What the exercise asks – Set down the whole listing verbatim.

Data records –
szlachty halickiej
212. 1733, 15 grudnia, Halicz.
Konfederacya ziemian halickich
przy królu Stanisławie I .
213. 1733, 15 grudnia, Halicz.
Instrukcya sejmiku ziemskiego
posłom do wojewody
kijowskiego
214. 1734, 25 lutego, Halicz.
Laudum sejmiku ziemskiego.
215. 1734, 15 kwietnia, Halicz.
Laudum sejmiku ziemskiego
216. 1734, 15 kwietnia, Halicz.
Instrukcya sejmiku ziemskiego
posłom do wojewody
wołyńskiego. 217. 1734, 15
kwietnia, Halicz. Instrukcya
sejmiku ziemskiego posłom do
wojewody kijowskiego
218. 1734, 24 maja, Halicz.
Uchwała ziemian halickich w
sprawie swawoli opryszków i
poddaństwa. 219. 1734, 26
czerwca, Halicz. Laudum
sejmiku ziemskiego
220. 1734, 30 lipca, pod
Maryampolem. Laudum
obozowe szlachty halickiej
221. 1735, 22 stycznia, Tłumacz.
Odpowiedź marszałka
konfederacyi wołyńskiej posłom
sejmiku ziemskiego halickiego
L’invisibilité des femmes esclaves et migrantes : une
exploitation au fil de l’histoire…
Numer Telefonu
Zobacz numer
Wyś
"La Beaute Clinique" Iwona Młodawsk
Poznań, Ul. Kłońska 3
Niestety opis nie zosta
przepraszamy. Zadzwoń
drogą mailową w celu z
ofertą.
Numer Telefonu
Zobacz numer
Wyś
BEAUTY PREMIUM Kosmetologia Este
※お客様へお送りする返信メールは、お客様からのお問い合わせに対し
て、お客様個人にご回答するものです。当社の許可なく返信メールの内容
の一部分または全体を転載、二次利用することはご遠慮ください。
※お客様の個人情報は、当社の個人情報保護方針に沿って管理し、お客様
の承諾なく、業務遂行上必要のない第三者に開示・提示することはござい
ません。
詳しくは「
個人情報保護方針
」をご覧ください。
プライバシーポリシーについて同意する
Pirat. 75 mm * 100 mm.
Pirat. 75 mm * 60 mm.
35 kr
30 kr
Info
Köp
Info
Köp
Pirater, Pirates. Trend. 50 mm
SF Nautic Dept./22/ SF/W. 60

Task result –
szlachty halickiej
212. 1733, 15 grudnia, Halicz.
Konfederacya ziemian halickich
przy królu Stanisławie I .
213. 1733, 15 grudnia, Halicz.
Instrukcya sejmiku ziemskiego
posłom do wojewody
kijowskiego
214. 1734, 25 lutego, Halicz.
Laudum sejmiku ziemskiego.
215. 1734, 15 kwietnia, Halicz.
Laudum sejmiku ziemskiego
216. 1734, 15 kwietnia, Halicz.
Instrukcya sejmiku ziemskiego
posłom do wojewody
wołyńskiego. 217. 1734, 15
kwietnia, Halicz. Instrukcya
sejmiku ziemskiego posłom do
wojewody kijowskiego
218. 1734, 24 maja, Halicz.
Uchwała ziemian halickich w
sprawie swawoli opryszków i
poddaństwa. 219. 1734, 26
czerwca, Halicz. Laudum
sejmiku ziemskiego
220. 1734, 30 lipca, pod
Maryampolem. Laudum
obozowe szlachty halickiej
221. 1735, 22 stycznia, Tłumacz.
Odpowiedź marszałka
konfederacyi wołyńskiej posłom
sejmiku ziemskiego halickiego
L’invisibilité des femmes esclaves et migrantes : une
exploitation au fil de l’histoire…
Numer Telefonu
Zobacz numer
Wyś
"La Beaute Clinique" Iwona Młodawsk
Poznań, Ul. Kłońska 3
Niestety opis nie zosta
przepraszamy. Zadzwoń
drogą mailową w celu z
ofertą.
Numer Telefonu
Zobacz numer
Wyś
BEAUTY PREMIUM Kosmetologia Este
※お客様へお送りする返信メールは、お客様からのお問い合わせに対し
て、お客様個人にご回答するものです。当社の許可なく返信メールの内容
の一部分または全体を転載、二次利用することはご遠慮ください。
※お客様の個人情報は、当社の個人情報保護方針に沿って管理し、お客様
の承諾なく、業務遂行上必要のない第三者に開示・提示することはござい
ません。
詳しくは「
個人情報保護方針
」をご覧ください。
プライバシーポリシーについて同意する
Pirat. 75 mm * 100 mm.
Pirat. 75 mm * 60 mm.
35 kr
30 kr
Info
Köp
Info
Köp
Pirater, Pirates. Trend. 50 mm
SF Nautic Dept./22/ SF/W. 60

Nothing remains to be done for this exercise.